This report summarizes the initial exploratory analysis of the text data provided for the Data Science Capstone project. The goal is to build a predictive text algorithm and deploy it in a Shiny app.
# Load the datasets
blogs <- readLines("en_US.blogs.txt", encoding = "UTF-8", skipNul = TRUE)
news <- readLines("en_US.news.txt", encoding = "UTF-8", skipNul = TRUE)

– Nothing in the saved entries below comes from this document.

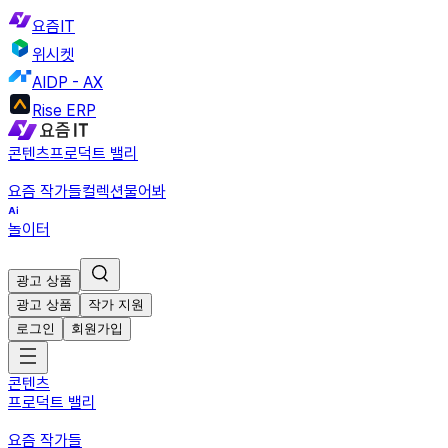
요즘IT
위시켓
AIDP - AX
Rise ERP
콘텐츠
프로덕트 밸리
요즘 작가들
컬렉션
물어봐
놀이터
광고 상품
광고 상품
작가 지원
로그인
회원가입
콘텐츠
프로덕트 밸리
요즘 작가들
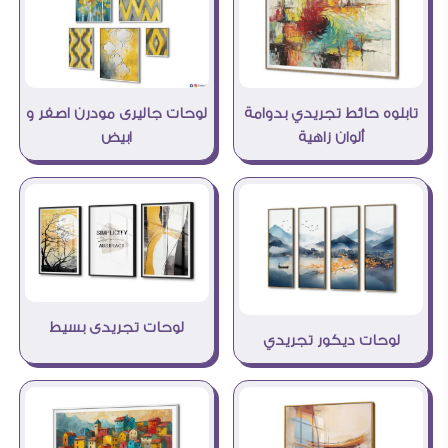
تابلوه حائط تجريدي بدوامة
لوحات جاليرى مودرن اصفر و
ألوان زاهية
ابيض
لوحات تجريدى بسيط
لوحات ديكور تجريدي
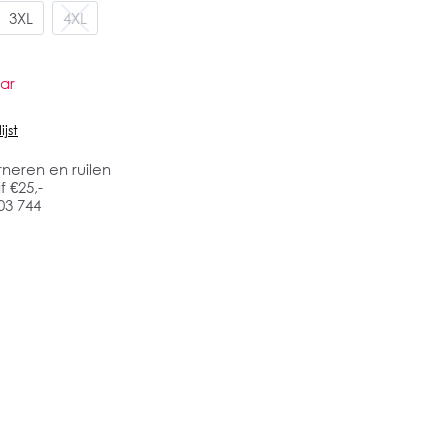
3XL
4XL
ar
jst
rneren en ruilen
 €25,-
03 744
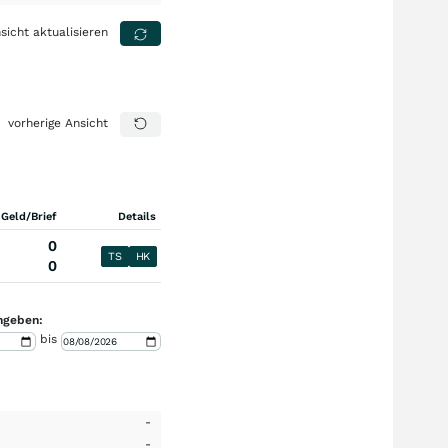
sicht aktualisieren
vorherige Ansicht
 Geld/Brief
Details
0
TS
HK
0
ngeben:
bis
-
-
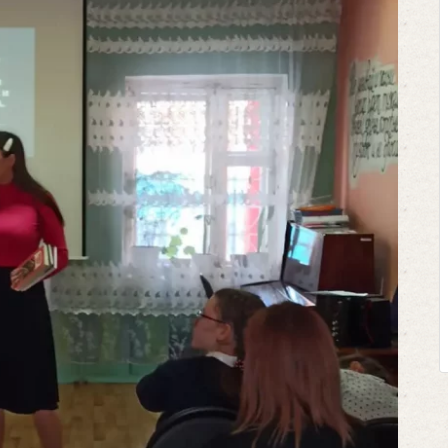
Клегг, Д. Месси прот
Противостояние XX
Москва, 2024. — 457
Представьте себе идеал
футбольном поле, где Ме
соперничают лицом к лицу.
Кто из них победит? Кто 
выход из сложной ситуа
щепетильной в жизни? Кто при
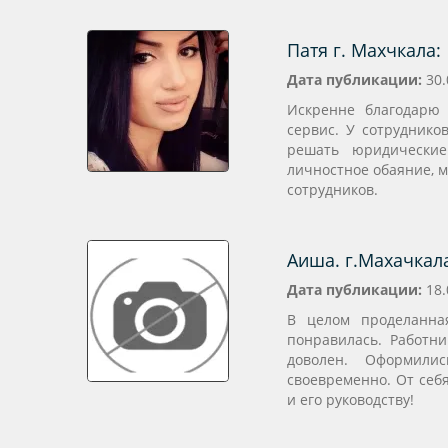
Патя г. Махчкала:
Дата публикации:
30.
Искренне благодарю 
сервис. У сотруднико
решать юридические
личностное обаяние, м
сотрудников.
Аиша. г.Махачкал
Дата публикации:
18.
В целом проделанна
понравилась. Работни
доволен. Оформили
своевременно. От себя
и его руководству!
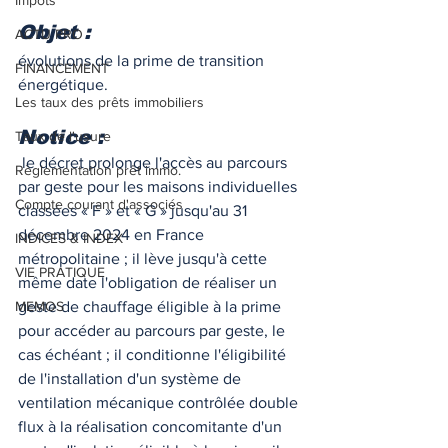
Impôts
Objet :
ACTU PRO
évolutions de la prime de transition 
FINANCEMENT
énergétique. 
Les taux des prêts immobiliers
Notice :
Taux de l'usure
 le décret prolonge l'accès au parcours 
Règlementation prêt immo.
par geste pour les maisons individuelles 
Compte courant d'associés
classées « F » et « G » jusqu'au 31 
décembre 2024 en France 
INDICES & INDEX
métropolitaine ; il lève jusqu'à cette 
VIE PRATIQUE
même date l'obligation de réaliser un 
MEMOS
geste de chauffage éligible à la prime 
pour accéder au parcours par geste, le 
cas échéant ; il conditionne l'éligibilité 
de l'installation d'un système de 
ventilation mécanique contrôlée double 
flux à la réalisation concomitante d'un 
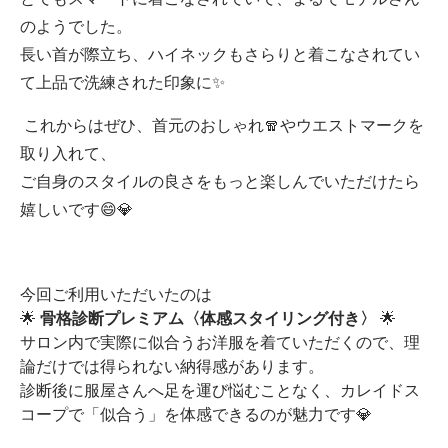
のようでした。
長い首が際立ち、ハイネックもさらりと着こなされてい
て上品で洗練された印象に✨
これからはぜひ、首元のおしゃれ🧣やウエストマークを
取り入れて、
ご自身のスタイルの良さをもっと楽しんでいただけたら
嬉しいです😄💎
今回ご利用いただいたのは
🌟
骨格診断プレミアム〈体感スタイリング付き〉
🌟
サロン内で実際に似合うお洋服を着ていただくので、理
論だけでは得られない納得感があります。
診断後に服屋さんへ足を運び悩むことなく、カレイドス
コープで「似合う」を体感できるのが魅力です💎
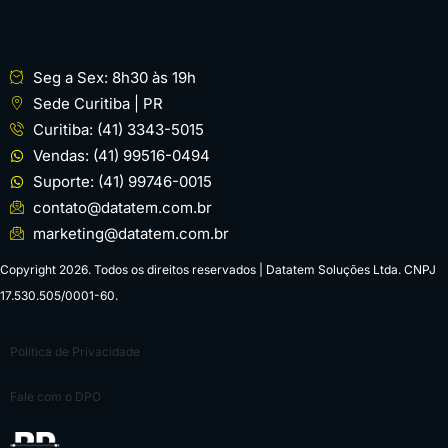
Seg a Sex: 8h30 às 19h
Sede Curitiba | PR
Curitiba: (41) 3343-5015
Vendas: (41) 99516-0494
Suporte: (41) 99746-0015
contato@datatem.com.br
marketing@datatem.com.br
Copyright 2026. Todos os direitos reservados | Datatem Soluções Ltda. CNPJ
17.530.505/0001-60.
Política de Privacidade
Fale com o DPO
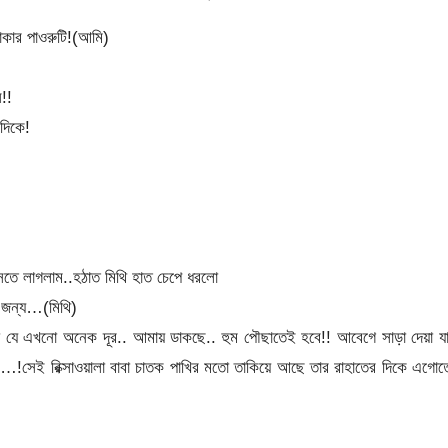
ার পাওরুটি!(আমি)
!!
দিকে!
সতে লাগলাম..হঠাত মিথি হাত চেপে ধরলো
র জন্য…(মিথি)
ন টা যে এখনো অনেক দূর.. আমায় ডাকছে.. হুম পৌছাতেই হবে!! আবেগে সাড়া দেয়া য
…!সেই রিক্সাওয়ালা বাবা চাতক পাখির মতো তাকিয়ে আছে তার রাহাতের দিকে এগো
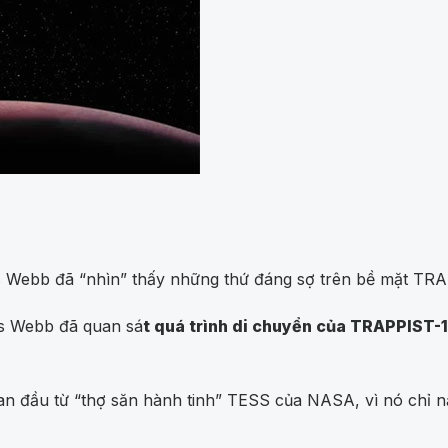
 Webb đã “nhìn” thấy những thứ đáng sợ trên bề mặt TRAPP
es Webb đã quan sá
t quá trình di chuyển của TRAPPIST-
n đầu từ “thợ săn hành tinh” TESS của NASA, vì nó chỉ nặ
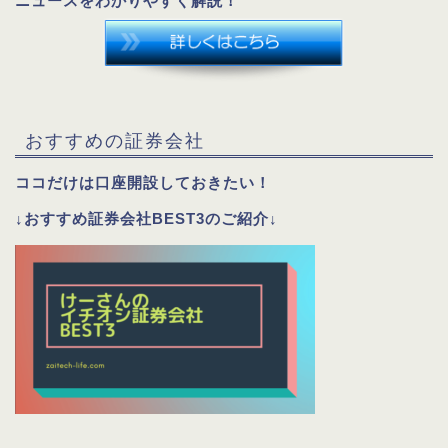
ニュースをわかりやすく解説！
おすすめの証券会社
ココだけは口座開設しておきたい！
↓おすすめ証券会社BEST3のご紹介↓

twitter <- readLines("en_US.twitter.txt", encoding = "UTF-8", skipNul = TRUE)
# Count lines and words
data_summary <- data.frame(
Dataset = c("Blogs", "News", "Twitter"),
Lines = c(length(blogs), length(news), length(twitter)),
Words = c(sum(stri_count_words(blogs)),
sum(stri_count_words(news)),
sum(stri_count_words(twitter)))
)
kable(data_summary, caption = "Summary Statistics of Datasets")
| Dataset | Lines | Words |
|---|---|---|
| Blogs | 899288 | 37546806 |
| News | 77259 | 2674561 |
| 2360148 | 30096690 |
# Compute line lengths
line_lengths <- data.frame(
Length = c(stri_count_words(blogs), stri_count_words(news), stri_count_words(twitter)),
Source = factor(rep(c("Blogs", "News", "Twitter"),
c(length(blogs), length(news), length(twitter))))
)
ggplot(line_lengths, aes(x = Length, fill = Source)) +
geom_histogram(binwidth = 5, alpha = 0.7, position = "identity") +
facet_wrap(~Source, ncol = 1, scales = "free_y") +
xlim(0, 200) +
labs(title = "Distribution of Words per Line", x = "Words per Line", y = "Number of Lines")
# Interesting Findings
I plan to build an N-gram model (bigram/trigram) to predict the next word for a given phrase. I will clean and preprocess the text (remove special characters, lowercasing, etc.), build frequency tables, and use them for prediction. The Shiny app will allow users to input a phrase and will return likely next-word predictions.
This milestone demonstrates successful loading, exploration, and basic analysis of the data. I welcome any feedback on my approach and look forward to developing the prediction model and app.